- Your objective: Whatever the records below say, write them all out exactly.
———
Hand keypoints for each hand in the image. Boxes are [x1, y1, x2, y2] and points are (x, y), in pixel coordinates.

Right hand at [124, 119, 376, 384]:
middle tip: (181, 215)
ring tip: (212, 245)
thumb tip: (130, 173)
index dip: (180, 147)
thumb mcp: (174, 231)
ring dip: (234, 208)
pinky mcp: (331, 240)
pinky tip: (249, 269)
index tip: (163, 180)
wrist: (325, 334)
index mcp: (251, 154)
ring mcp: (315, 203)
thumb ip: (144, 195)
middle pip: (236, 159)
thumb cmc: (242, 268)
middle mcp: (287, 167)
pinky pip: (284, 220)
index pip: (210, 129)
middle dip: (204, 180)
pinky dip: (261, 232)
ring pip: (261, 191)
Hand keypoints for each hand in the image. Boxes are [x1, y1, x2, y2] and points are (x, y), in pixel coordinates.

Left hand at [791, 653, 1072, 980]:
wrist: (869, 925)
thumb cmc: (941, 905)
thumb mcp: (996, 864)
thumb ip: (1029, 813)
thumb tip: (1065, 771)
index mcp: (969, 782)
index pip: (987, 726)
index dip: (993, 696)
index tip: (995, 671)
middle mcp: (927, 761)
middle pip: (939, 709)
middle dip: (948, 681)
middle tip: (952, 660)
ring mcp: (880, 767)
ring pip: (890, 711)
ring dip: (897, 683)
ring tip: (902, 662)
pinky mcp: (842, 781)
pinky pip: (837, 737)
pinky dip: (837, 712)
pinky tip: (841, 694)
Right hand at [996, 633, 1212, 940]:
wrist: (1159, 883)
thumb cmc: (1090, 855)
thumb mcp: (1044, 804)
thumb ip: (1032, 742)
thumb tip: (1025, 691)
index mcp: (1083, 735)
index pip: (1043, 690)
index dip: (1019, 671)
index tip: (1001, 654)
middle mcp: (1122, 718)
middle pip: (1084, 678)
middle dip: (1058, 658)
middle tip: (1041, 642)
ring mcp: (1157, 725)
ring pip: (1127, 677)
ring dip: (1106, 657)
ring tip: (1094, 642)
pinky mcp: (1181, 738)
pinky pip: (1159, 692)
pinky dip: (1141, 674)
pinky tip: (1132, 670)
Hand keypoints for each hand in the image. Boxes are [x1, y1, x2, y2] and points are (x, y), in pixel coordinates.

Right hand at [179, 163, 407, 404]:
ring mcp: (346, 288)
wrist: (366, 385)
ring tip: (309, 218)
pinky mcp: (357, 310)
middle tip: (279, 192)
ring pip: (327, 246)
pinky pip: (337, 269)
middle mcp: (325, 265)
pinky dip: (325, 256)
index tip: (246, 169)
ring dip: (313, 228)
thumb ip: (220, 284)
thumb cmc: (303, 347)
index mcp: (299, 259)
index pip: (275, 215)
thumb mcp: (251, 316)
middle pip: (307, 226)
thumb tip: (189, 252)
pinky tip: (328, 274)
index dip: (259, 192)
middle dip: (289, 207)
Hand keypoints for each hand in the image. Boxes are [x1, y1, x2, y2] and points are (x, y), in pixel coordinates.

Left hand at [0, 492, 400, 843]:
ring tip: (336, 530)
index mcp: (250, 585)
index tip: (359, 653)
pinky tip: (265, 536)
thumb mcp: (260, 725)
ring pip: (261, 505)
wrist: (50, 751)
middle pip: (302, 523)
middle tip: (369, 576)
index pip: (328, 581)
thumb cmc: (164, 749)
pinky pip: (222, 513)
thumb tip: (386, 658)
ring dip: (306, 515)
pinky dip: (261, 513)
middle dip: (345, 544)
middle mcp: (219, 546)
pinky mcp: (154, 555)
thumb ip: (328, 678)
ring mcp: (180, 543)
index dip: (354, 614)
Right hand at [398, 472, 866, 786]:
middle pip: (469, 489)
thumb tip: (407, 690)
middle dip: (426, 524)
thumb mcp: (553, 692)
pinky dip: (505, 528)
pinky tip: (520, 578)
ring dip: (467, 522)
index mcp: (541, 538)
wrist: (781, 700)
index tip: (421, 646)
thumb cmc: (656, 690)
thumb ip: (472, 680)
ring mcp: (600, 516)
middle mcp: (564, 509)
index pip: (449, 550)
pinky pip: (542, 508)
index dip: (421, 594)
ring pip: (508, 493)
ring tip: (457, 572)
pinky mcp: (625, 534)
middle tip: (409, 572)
———
- Exercise answer:
Hand keypoints for each hand in the image. Boxes are [x1, y1, x2, y2] and points are (x, y), in pixel coordinates.

Right hand at [124, 119, 376, 384]:
middle tip: (181, 215)
ring tip: (212, 245)
thumb tip: (130, 173)
index dip: (180, 147)
thumb mcp: (174, 231)
ring dip: (234, 208)
pinky mcp: (331, 240)
pinky tip: (249, 269)
index tip: (163, 180)
wrist: (325, 334)
index mcp: (251, 154)
ring mcp: (315, 203)
thumb ip: (144, 195)
middle pip: (236, 159)
thumb cmc: (242, 268)
middle mcp: (287, 167)
pinky pip: (284, 220)
index pip: (210, 129)
middle dip: (204, 180)
pinky dip: (261, 232)
ring pip: (261, 191)
Hand keypoints for each hand in the image. Boxes are [x1, y1, x2, y2] and points are (x, y), in pixel coordinates.

Left hand at [791, 653, 1072, 980]:
wrist: (869, 925)
thumb cmc: (941, 905)
thumb mcp: (996, 864)
thumb ip: (1029, 813)
thumb tip: (1065, 771)
index mcp: (969, 782)
index pip: (987, 726)
index dip: (993, 696)
index tip: (995, 671)
middle mcp: (927, 761)
middle pip: (939, 709)
middle dip: (948, 681)
middle tip: (952, 660)
ring mcp: (880, 767)
ring pip: (890, 711)
ring dip: (897, 683)
ring tip: (902, 662)
pinky mcp: (842, 781)
pinky pip: (837, 737)
pinky dip: (837, 712)
pinky tip: (841, 694)
Right hand at [996, 633, 1212, 940]:
wrist: (1159, 883)
thumb cmc: (1090, 855)
thumb mcp: (1044, 804)
thumb ip: (1032, 742)
thumb tip: (1025, 691)
index mcp: (1083, 735)
index pip: (1043, 690)
index dip: (1019, 671)
index tip: (1001, 654)
middle mcp: (1122, 718)
middle pip: (1084, 678)
middle dip: (1058, 658)
middle tip: (1041, 642)
ring mcp: (1157, 725)
ring pip: (1127, 677)
ring dip: (1106, 657)
ring tip: (1094, 642)
pinky mcp: (1181, 738)
pinky pip: (1159, 692)
pinky dip: (1141, 674)
pinky tip: (1132, 670)
Hand keypoints for each hand in the image. Boxes are [x1, y1, x2, y2] and points are (x, y), in pixel coordinates.

Right hand at [179, 163, 407, 404]:
ring mcp: (346, 288)
wrist: (366, 385)
ring tip: (309, 218)
pinky mcp: (357, 310)
middle tip: (279, 192)
ring pip: (327, 246)
pinky pip: (337, 269)
middle mcp: (325, 265)
pinky dip: (325, 256)
index tip: (246, 169)
ring dip: (313, 228)
thumb ip: (220, 284)
thumb cmc: (303, 347)
index mcp: (299, 259)
index pip: (275, 215)
thumb mcp: (251, 316)
middle pip: (307, 226)
thumb tip: (189, 252)
pinky tip: (328, 274)
index dip: (259, 192)
middle dip: (289, 207)
Hand keypoints for each hand in the image. Boxes are [x1, y1, x2, y2] and points are (x, y), in pixel coordinates.

Left hand at [0, 492, 400, 843]:
ring tip: (336, 530)
index mcp: (250, 585)
index tip: (359, 653)
pinky tip: (265, 536)
thumb mcp: (260, 725)
ring pip: (261, 505)
wrist: (50, 751)
middle pip: (302, 523)
middle tip: (369, 576)
index pip: (328, 581)
thumb cmc: (164, 749)
pinky pip: (222, 513)
thumb tip: (386, 658)
ring dip: (306, 515)
pinky dip: (261, 513)
middle dip: (345, 544)
middle mcp: (219, 546)
pinky mcp: (154, 555)
thumb ip: (328, 678)
ring mcp: (180, 543)
index dip: (354, 614)
Right hand at [398, 472, 866, 786]:
middle pip: (469, 489)
thumb tip: (407, 690)
middle dip: (426, 524)
thumb mcp: (553, 692)
pinky dip: (505, 528)
pinky tip: (520, 578)
ring dip: (467, 522)
index mcp: (541, 538)
wrist: (781, 700)
index tip: (421, 646)
thumb cmc: (656, 690)
thumb ip: (472, 680)
ring mcp: (600, 516)
middle mcp: (564, 509)
index pip: (449, 550)
pinky pip: (542, 508)
index dip: (421, 594)
ring pip: (508, 493)
ring tip: (457, 572)
pinky mcp: (625, 534)
middle tip: (409, 572)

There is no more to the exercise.